SocraticGadfly: Texas Progressives talk coronavirus, week 17

July 21, 2020

Texas Progressives talk coronavirus, week 17

The problem continues to get worse, not better.

As I noted yesterday, a big contributor to the problem is Dr. Deborah Birx. Don't think her halo is tarnished. Rather, think that she doesn't have one, and other than some mythmaking plus reverse spin off the way Trump appeared to treat her, never had one in the first place.

With that, per the header, again, because of "Debbie" and "Donnie," and people like "Ronnie" in Florida and "Danny (Goeb) and "Greggie" here in Texas, we have plenty of coronavirus news split into a separate portion of the Texas Progressives weekly roundup.

People in Texas think about Houston, the Metromess, Austin and San Antonio when discussing coronavirus' hardest-hit areas. They ignore the Valley, and they shouldn't.

Think coronavirus cases are bad now? What if they're still spiking when a hurricane hits?

Kenny Boy Paxton, in another lying misinterpretation of the First Amendment, says that local health officials cannot force religious schools to close.

Addison has cancelled its Oktoberfest. Will Muenster wonder and hope if being more rural will allow it to keep its festival?

KeAndré Jordan explains how you can support Houston's Black restaurants.

The Current showcased a San Antonio man who became everyone's hero for matching his face masks to his ties.
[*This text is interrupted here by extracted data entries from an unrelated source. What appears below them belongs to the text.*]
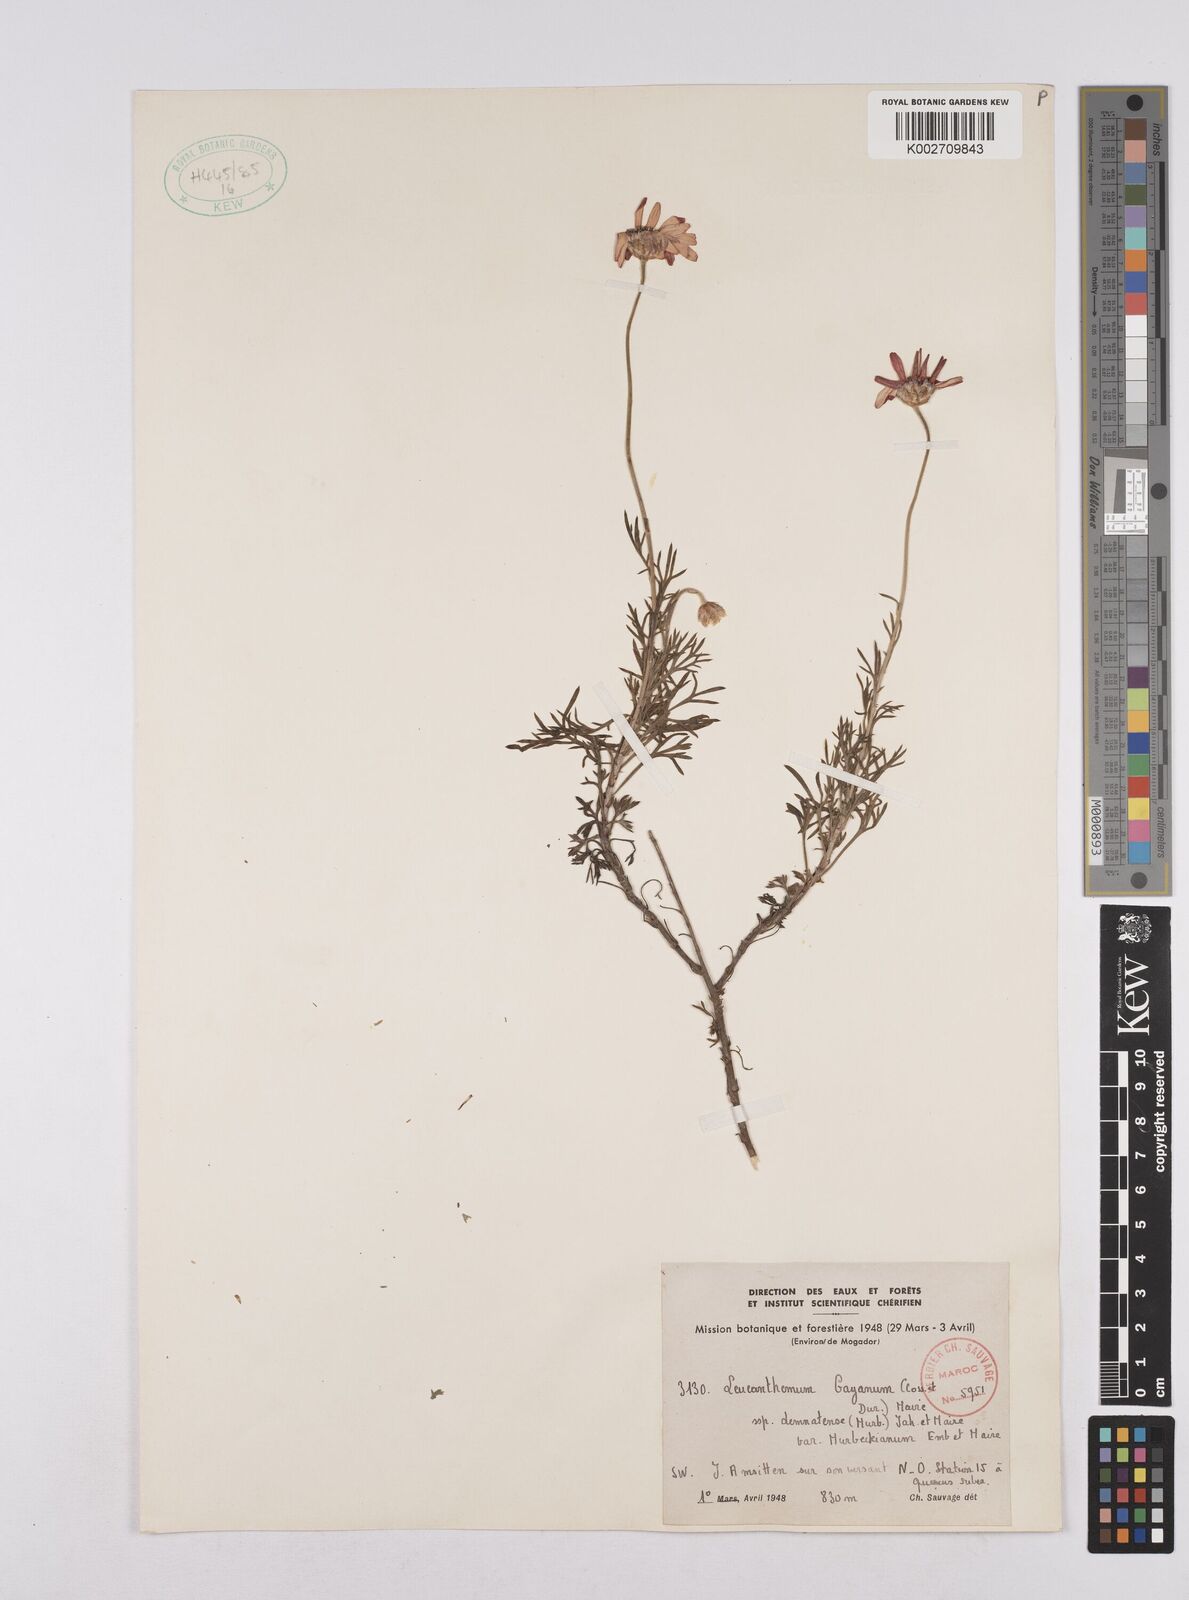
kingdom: Plantae
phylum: Tracheophyta
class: Magnoliopsida
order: Asterales
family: Asteraceae
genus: Rhodanthemum
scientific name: Rhodanthemum gayanum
Chris Hooks says that Abbott's diddling on the coronavirus is nothing new. Rather, it's part of his pattern of governing since taking office. Worth a pull quote:
In time, all kinds of Lege operators came to share the view that Abbott was at once a cipher and a bully, a view reinforced by his repeated attempts to force from office Republicans who offered even the most mild criticism of him, from the moderate Representative Lyle Larson of San Antonio to the right-wing Representative Mike Lang of Granbury.
Hooks notes that same diddling extended to whether the state GOP should keep fighting for an in-person convention or accept reality.

Everybody has been talking up telehealth and its possible benefits related to the coronavirus. The Texas Observer notes that would be nice, IF people could actually get it. (The hospital in my small town continues to manage to stay open, but has almost no telehealth services, I can attest.) That said, the Observer's story is about broadband deserts.

Kelly Victory is the latest doctor-quack to politicize COVID and Orac takes her to the woodshed.